### [Your objective]
Lay out the data below as a Markdown table with the columns "Number" and "Line". Give each nonblank line its own row, and leave the pictures out.
Supplied data below:
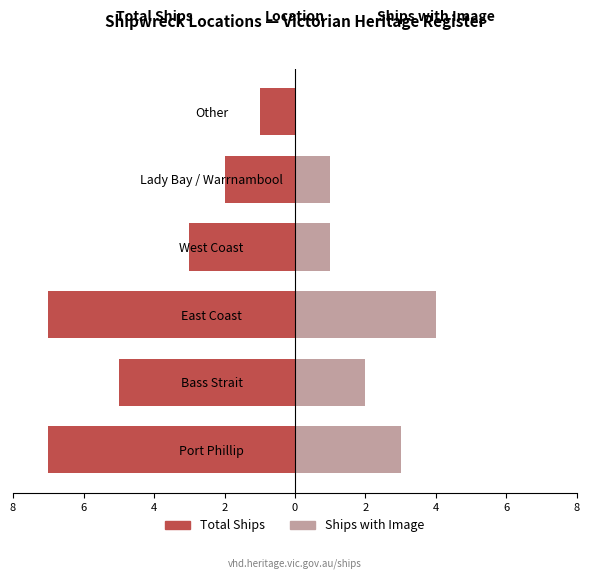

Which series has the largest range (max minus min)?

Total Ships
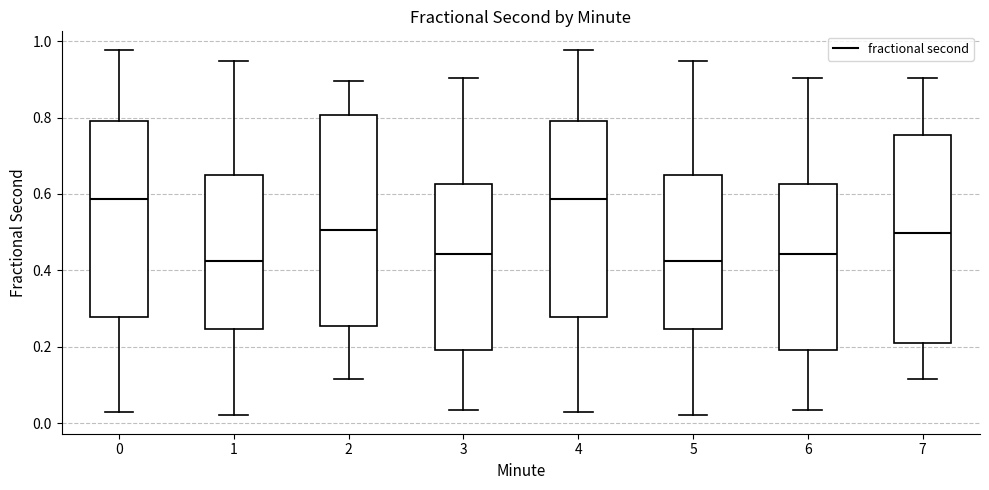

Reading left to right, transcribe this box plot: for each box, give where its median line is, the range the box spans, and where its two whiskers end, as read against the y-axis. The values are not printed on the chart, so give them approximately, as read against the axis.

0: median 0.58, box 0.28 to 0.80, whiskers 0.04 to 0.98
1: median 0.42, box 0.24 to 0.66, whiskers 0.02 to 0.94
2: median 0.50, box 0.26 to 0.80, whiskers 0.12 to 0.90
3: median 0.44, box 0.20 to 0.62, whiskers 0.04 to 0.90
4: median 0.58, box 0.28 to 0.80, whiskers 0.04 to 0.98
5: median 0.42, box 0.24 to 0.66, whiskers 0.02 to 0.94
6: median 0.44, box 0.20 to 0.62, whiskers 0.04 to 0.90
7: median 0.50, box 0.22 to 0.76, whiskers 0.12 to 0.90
End of Supplied data.
### [Answer area]
| Number | Line |
|---|---|
| 1 | Which series has the largest range (max minus min)? |
| 2 | Total Ships |
| 3 | Reading left to right, transcribe this box plot: for each box, give where its median line is, the range the box spans, and where its two whiskers end, as read against the y-axis. The values are not printed on the chart, so give them approximately, as read against the axis. |
| 4 | 0: median 0.58, box 0.28 to 0.80, whiskers 0.04 to 0.98 |
| 5 | 1: median 0.42, box 0.24 to 0.66, whiskers 0.02 to 0.94 |
| 6 | 2: median 0.50, box 0.26 to 0.80, whiskers 0.12 to 0.90 |
| 7 | 3: median 0.44, box 0.20 to 0.62, whiskers 0.04 to 0.90 |
| 8 | 4: median 0.58, box 0.28 to 0.80, whiskers 0.04 to 0.98 |
| 9 | 5: median 0.42, box 0.24 to 0.66, whiskers 0.02 to 0.94 |
| 10 | 6: median 0.44, box 0.20 to 0.62, whiskers 0.04 to 0.90 |
| 11 | 7: median 0.50, box 0.22 to 0.76, whiskers 0.12 to 0.90 |